Students with special needs benefit from “Camp Wonder”

Lauren (left) and Diana (right)
Despite being twins, Lauren and Diana couldn’t have more polarizing interests.
Lauren rocks skateboard shirts and has a tech deck — otherwise known as a mini skateboard — between her fingers most of the time. She likes to take turns on her desk between learning activities.
“I make music,” Lauren says. “I have a harmonica at home. A trumpet. A piano.” Her sister, Diana, is more concerned with the latest fashion and social media hype. She works at Kroger and enjoys making shirts for famous YouTubers. At some point during a break, she pulls out her phone and launches YouTube. “Keeping Up With The Kardashians. I didn’t miss any episodes,” Diana says.
Lauren and Diana are attending Camp Wonder this year, a summer camp held at LaVergne High School. The camp is open to all special education students in Rutherford County.
The camp is a partnership between Rutherford County Schools and the Discovery Center, a children’s museum, nature center and wetland walk near downtown Murfreesboro. It offers various activities for children and their parents, and teaching at Camp Wonder is just one avenue in which the Discovery Center shows its compassion for the local community.
As part of the camp, Discovery Center leaders help guide students through multiple activities. For one activity, for example, campers create a picture frame by first painting a rock, stringing colorful beads onto copper wire, and finally having their picture taken. Later, the yarn will be wrapped around the rock and students will take home the craft project as a keepsake. What is “wonderful” at Camp Wonder is all the students learn.
Activities this year included making ice cream, learning about pH levels in water, arts, crafts, digging up dinosaur bones, and more.
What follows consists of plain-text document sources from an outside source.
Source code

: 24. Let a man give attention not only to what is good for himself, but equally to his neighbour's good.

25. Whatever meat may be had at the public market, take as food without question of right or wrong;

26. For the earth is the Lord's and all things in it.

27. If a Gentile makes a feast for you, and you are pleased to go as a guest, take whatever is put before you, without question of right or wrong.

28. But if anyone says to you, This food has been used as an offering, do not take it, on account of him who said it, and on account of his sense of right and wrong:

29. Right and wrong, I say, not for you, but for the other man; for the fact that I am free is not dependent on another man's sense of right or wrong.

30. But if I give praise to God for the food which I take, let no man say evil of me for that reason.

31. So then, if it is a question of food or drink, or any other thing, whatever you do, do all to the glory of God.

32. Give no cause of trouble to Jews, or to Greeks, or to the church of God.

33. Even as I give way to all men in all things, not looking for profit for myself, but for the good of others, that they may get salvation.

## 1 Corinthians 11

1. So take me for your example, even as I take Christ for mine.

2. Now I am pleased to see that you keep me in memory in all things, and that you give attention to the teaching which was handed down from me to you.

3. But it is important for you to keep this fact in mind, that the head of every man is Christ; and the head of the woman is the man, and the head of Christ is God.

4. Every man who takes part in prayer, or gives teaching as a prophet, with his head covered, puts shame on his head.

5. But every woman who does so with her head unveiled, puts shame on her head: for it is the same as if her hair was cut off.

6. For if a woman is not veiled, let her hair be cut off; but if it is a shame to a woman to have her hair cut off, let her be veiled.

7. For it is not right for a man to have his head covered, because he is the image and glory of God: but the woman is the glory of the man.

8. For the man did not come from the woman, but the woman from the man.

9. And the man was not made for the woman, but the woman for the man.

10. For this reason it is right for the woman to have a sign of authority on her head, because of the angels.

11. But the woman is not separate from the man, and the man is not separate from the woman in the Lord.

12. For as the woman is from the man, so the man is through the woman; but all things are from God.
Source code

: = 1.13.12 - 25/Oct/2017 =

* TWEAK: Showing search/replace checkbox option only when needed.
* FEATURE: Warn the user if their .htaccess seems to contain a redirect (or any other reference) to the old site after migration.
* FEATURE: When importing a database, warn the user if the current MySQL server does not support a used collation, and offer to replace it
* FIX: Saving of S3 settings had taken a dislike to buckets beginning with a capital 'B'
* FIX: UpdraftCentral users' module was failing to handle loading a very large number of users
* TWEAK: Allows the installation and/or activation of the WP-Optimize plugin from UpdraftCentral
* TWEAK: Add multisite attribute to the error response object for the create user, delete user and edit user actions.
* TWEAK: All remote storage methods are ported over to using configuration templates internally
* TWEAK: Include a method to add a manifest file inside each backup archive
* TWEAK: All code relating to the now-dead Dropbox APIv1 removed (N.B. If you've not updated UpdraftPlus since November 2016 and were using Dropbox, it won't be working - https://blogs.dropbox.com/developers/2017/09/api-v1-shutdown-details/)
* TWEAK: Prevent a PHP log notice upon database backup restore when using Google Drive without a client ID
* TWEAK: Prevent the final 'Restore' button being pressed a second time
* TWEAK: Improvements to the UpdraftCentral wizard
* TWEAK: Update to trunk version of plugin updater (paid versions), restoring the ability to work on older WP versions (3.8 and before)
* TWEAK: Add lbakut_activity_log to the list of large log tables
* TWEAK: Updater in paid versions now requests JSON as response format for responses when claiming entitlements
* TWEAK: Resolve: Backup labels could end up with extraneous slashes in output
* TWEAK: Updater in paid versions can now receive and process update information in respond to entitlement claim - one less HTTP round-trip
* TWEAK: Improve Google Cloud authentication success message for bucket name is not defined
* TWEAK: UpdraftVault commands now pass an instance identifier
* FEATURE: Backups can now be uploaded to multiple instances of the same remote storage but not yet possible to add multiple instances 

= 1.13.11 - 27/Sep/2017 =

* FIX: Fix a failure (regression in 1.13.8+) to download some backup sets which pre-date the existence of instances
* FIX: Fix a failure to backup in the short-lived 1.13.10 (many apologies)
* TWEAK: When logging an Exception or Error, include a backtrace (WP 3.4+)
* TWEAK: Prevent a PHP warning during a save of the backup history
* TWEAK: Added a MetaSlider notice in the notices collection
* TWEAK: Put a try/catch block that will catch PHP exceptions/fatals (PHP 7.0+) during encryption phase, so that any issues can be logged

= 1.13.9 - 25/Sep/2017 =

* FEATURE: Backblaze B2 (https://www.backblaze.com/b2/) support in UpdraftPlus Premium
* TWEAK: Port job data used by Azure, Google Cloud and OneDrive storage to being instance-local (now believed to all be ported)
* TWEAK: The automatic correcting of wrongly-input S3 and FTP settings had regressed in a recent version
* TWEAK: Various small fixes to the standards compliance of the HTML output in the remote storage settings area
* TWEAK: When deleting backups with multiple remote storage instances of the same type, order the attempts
Students can also meet first responders, police and paramedics.
RCS School Board member Claire Maxwell is at the heart of Camp Wonder “I was EA at Riverdale High School,” says Maxwell. “I realized that for some of our kids, their parents didn’t know what was going on and a lot of students didn’t go to camp.”
After meeting Tara MacDougall, President and CEO of the Discovery Center, Maxwell and MacDougall chatted for a few months and came up with a plan for the first-ever Camp Wonder, starting with the students of Riverdale four years ago.
When Maxwell became a school board member and quit her job at Riverdale, she pledged to keep the camp going. She put him up in Riverdale last summer, then planned to move him to other schools in the county.
In addition to camp at LaVergne High this week, she has another week planned at Oakland High in July. The cost for families is only $25. “I print about 5-10 applications each year and physically visit all the schools,” Maxwell says. “I would like to grow it. I would like to have more than two (sessions).
Lauren, Diana and the 10 other students at the LaVergne High session are all gaining something that has been hard to come by in recent years – socialization and fun. Camp Wonder is as much about learning and gaining new academic skills as it is about having a good time and meeting new friends from across the school system – people they might not see in a school year. normal.
During the interview for this story, Maxwell helps Lauren and Diana make kazoos out of two Popsicle sticks, straws, and rubber bands. Lauren finishes hers first and presses it against her lips to try it out. “What do you love most about coming to camp?” Maxwell asks. “Fun. It’s fun,” Lauren says. She blows her kazoo.